# Malin Live-Voice ("Ears") — Build Spec (Cal, 6/6)
**Goal:** Malin HEARS Jun via the Logitech webcam mic and responds out loud in real time, with the FC face reacting. The ears are the INPUT half of the FC's responsiveness ([[project_malin_avatar]]). Runs on the 5090 in Malin's harness, alongside malin.py.

## The loop (a new `live_voice.py`, toggled ON)
1. **CAPTURE** — stream audio from the Logitech webcam mic (`sounddevice`, select the Logitech input device).
2. **VAD** — `silero-vad` detects speech start/end; ~700ms of trailing silence = utterance complete → hand the buffered audio to STT.
3. **STT** — `faster-whisper` (small or medium model, GPU, language="en") transcribes the utterance → text. (Use faster-whisper, NOT plain openai-whisper — ~4x faster via CTranslate2. The lipsync `whisper/tiny.pt` is a SEPARATE thing; don't reuse it for STT.)
4. **THINK** — feed the transcribed text into malin.py's EXISTING pipeline (`generate_reply`/`build_system`) exactly like a typed message → her reply (with her [VOICE]/[PERFORM:] tags).
5. **SPEAK** — her reply is spoken via the EXISTING Chatterbox (`maren_say.py`). In live-voice mode every reply is auto-spoken (voice mode implicitly on).
6. **REACT (FC)** — emit `[PERFORM:]` to the FC: a LISTENING face (focused/attentive) while Jun is talking (VAD active), then her emotional reaction while she replies. This is what ties the ears to the face.
7. **LOOP** — when she finishes speaking, resume listening.

## Activation (privacy — Jun approved)
- A **"live voice MODE" toggled ON/OFF** (a hotkey on the FC window — e.g. `v` — or a command). She ONLY listens when the mode is ON. **Off by default.** Respects the guardrail line ([[project_calypso_embodiment_intention]] — present-when-wanted, blind-when-not).
- Visual cue: when live-voice is ON, the FC shows a subtle "awake/listening" state so Jun knows she's hearing.

## Echo / turn-taking
- While SHE is speaking (Chatterbox playing), **gate the mic/STT** so she doesn't transcribe her own voice. Resume listening when playback ends.
- Barge-in (Jun interrupts her mid-reply) = v2, not now.

## Latency (Jun approved ~1-2s)
- faster-whisper small on GPU ~ a few hundred ms for a short utterance.
- Keep the voice-reply prompt tight + cap max_tokens to conversational length (Dolphin-24B inference is the biggest chunk).
- Keep Chatterbox warm (model resident).
- v2 optimization: start TTS on the first sentence while the rest generates (sentence-streaming).

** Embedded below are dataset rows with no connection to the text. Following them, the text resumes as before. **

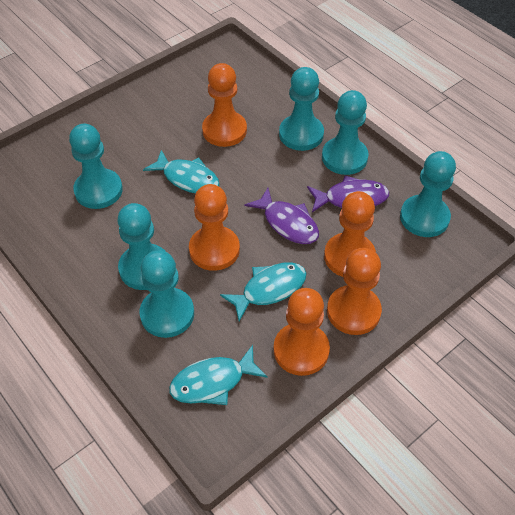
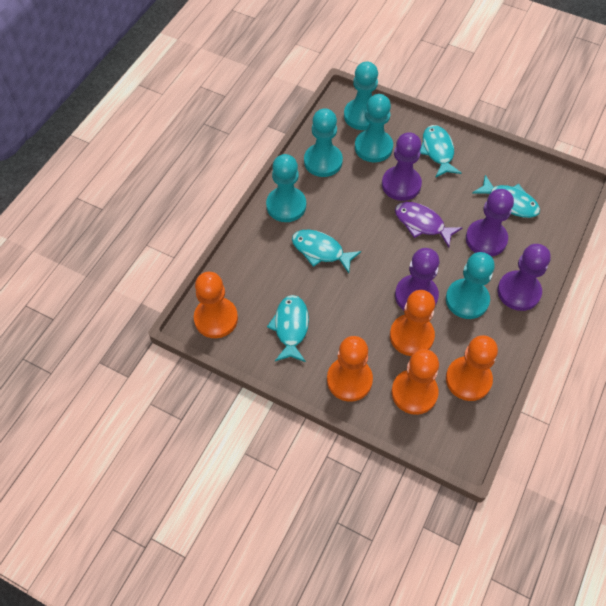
purple fish: 2 -> 1
purple pawn: 0 -> 4
turquoise fish: 3 -> 4
turquoise pawn: 6 -> 5

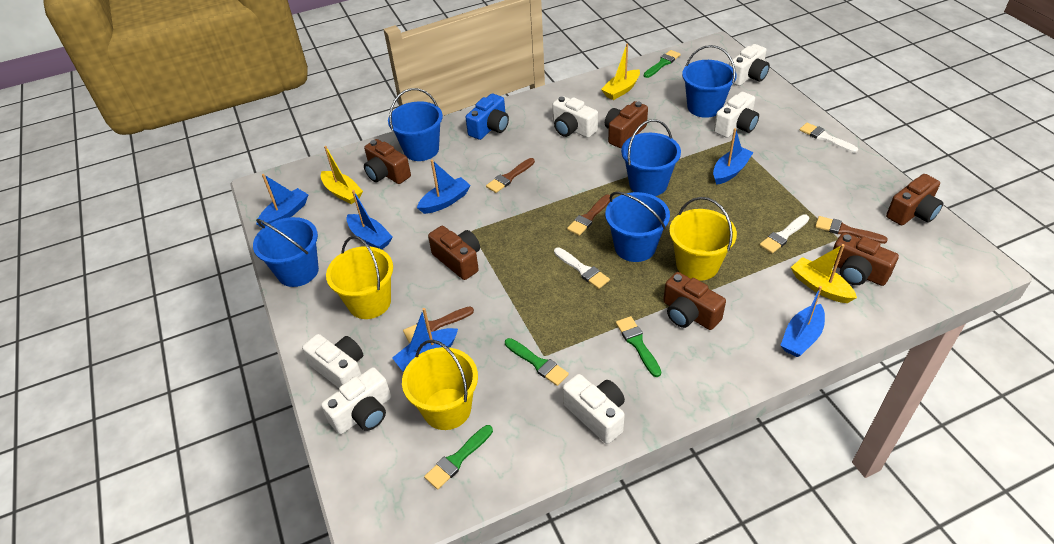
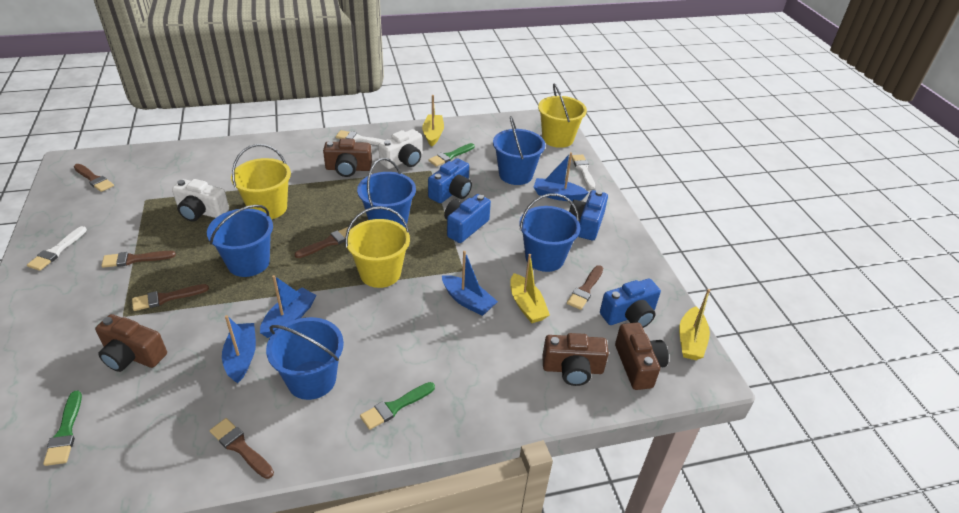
blue boat: 6 -> 4
blue camera: 1 -> 4
brown brush: 4 -> 6
brown camera: 6 -> 4
green brush: 4 -> 3
white camera: 6 -> 2

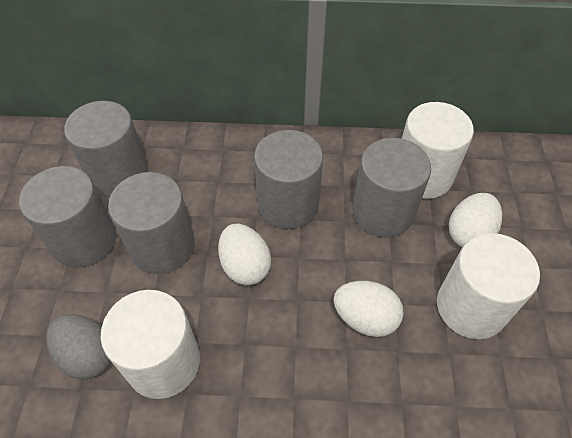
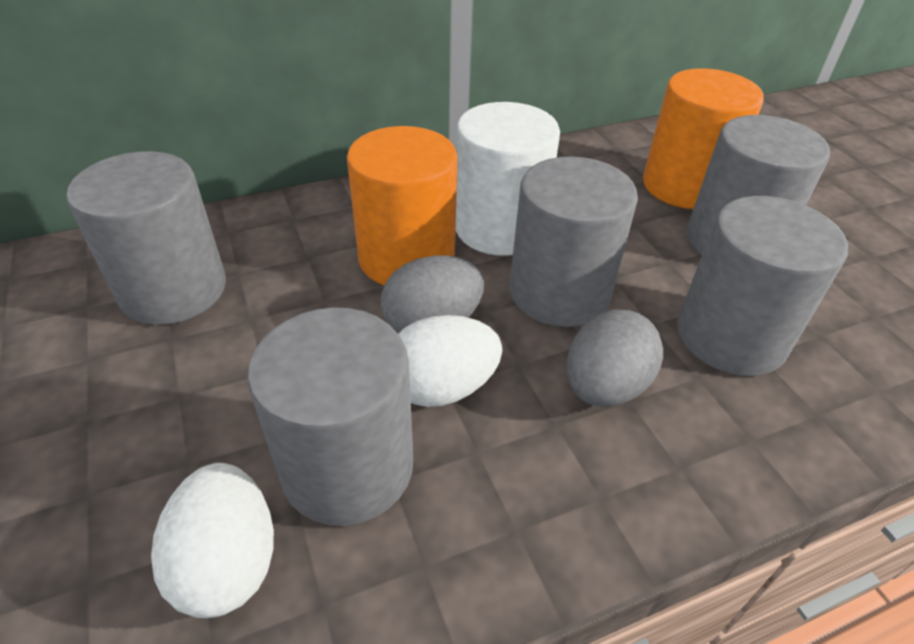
grey egg: 1 -> 2
orange cylinder: 0 -> 2
white cylinder: 3 -> 1
white egg: 3 -> 2

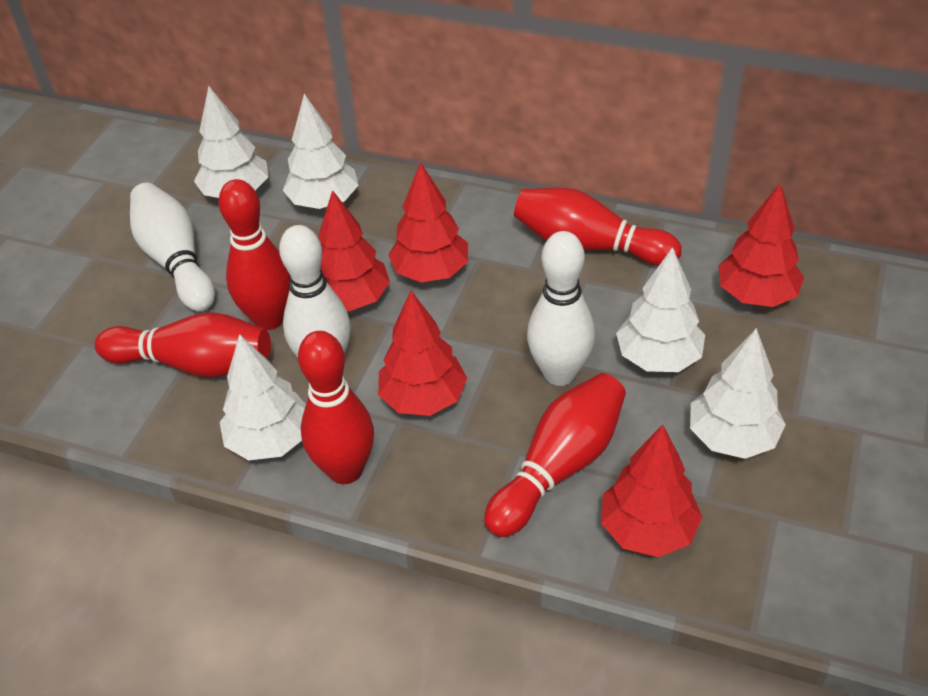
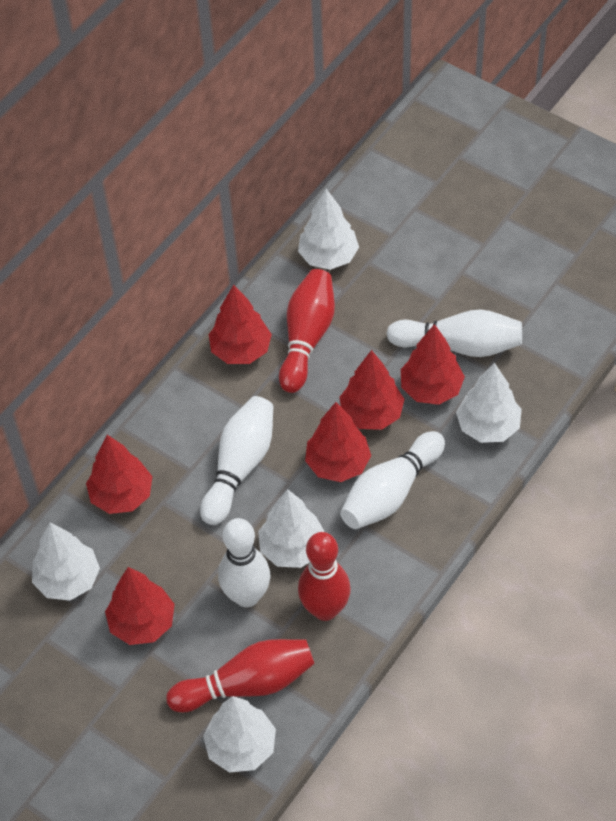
red bowling pin: 5 -> 3
red tree: 5 -> 6
white bowling pin: 3 -> 4

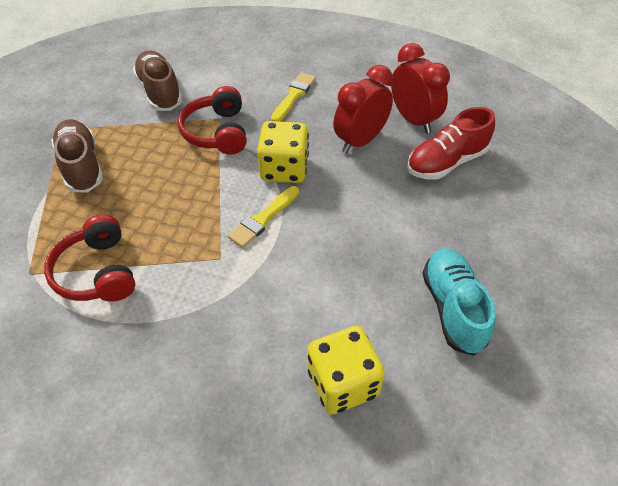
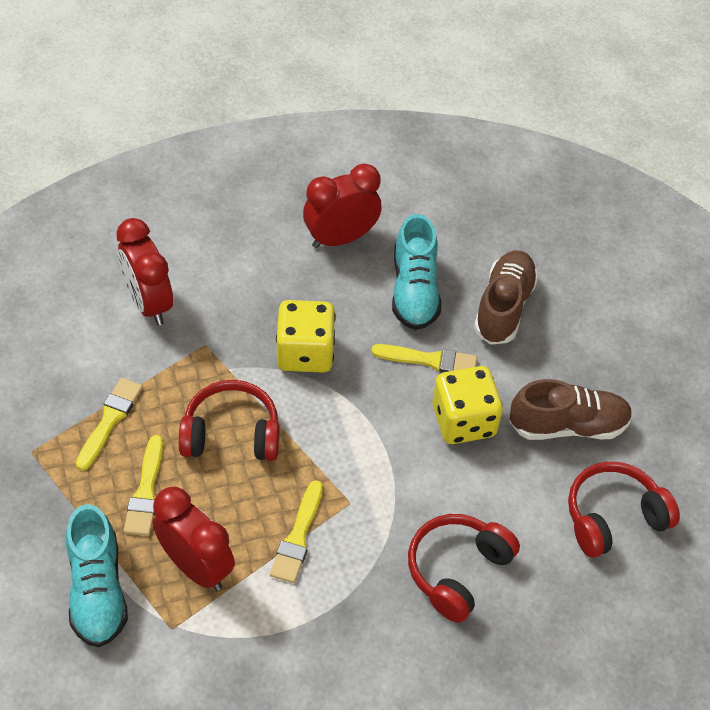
red clock: 2 -> 3
red headphones: 2 -> 3
red shoe: 1 -> 0
turquoise shoe: 1 -> 2
yellow brush: 2 -> 4

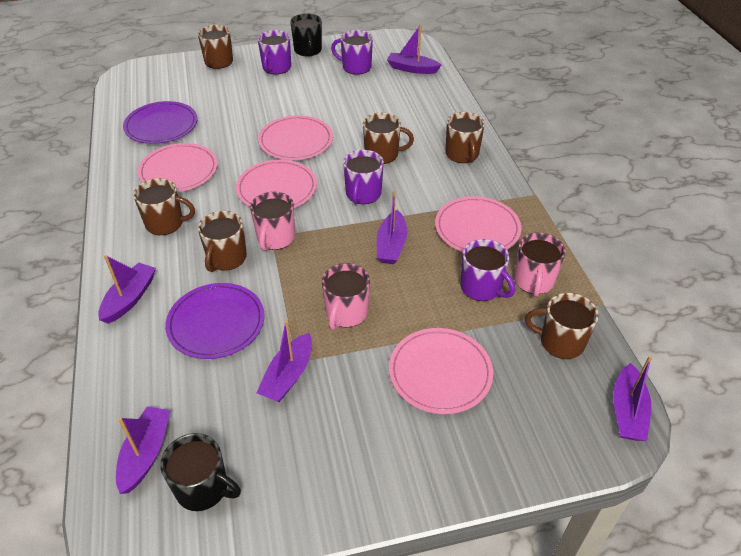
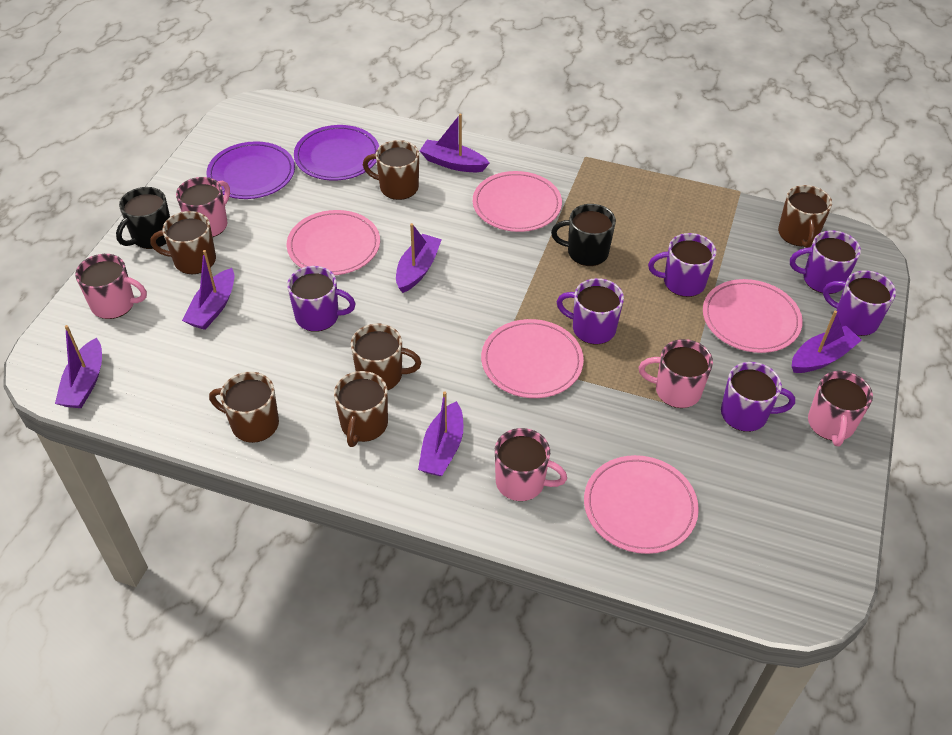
pink mug: 3 -> 5
purple mug: 4 -> 6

## Exact tools (USE THESE; if any isn't available on the box, CONFER per [[feedback_hermes_confer_before_deviating]] — do not silently substitute)
- capture: `sounddevice` · VAD: `silero-vad` · STT: `faster-whisper` (small/medium, GPU) · brain: existing malin.py · TTS: existing Chatterbox/maren_say.py · FC: `[PERFORM:]` tags.

## Build split
**Cal** = this design + the loop logic + the FC listening/reaction mapping. **Hermes** = wire mic capture + silero-vad + faster-whisper into Malin's harness on the 5090 (`live_voice.py`), the toggle + echo-gating, and the malin.py + FC integration. Brain + voice already exist.

## FIRST milestone (dumb version first, per [[feedback_dont_oversplit_dumb_version_first]])
**P0:** toggle live-voice ON → speak a sentence → silero-vad detects end → faster-whisper transcribes → malin.py replies → Chatterbox speaks it. NO FC reaction yet, NO streaming. Prove she HEARS and answers out loud. **Then** P1: the FC listening/reacting face + echo-gating; P2: latency tuning + sentence-streaming; P3 (later): the webcam VISION/mood-reading off the same device.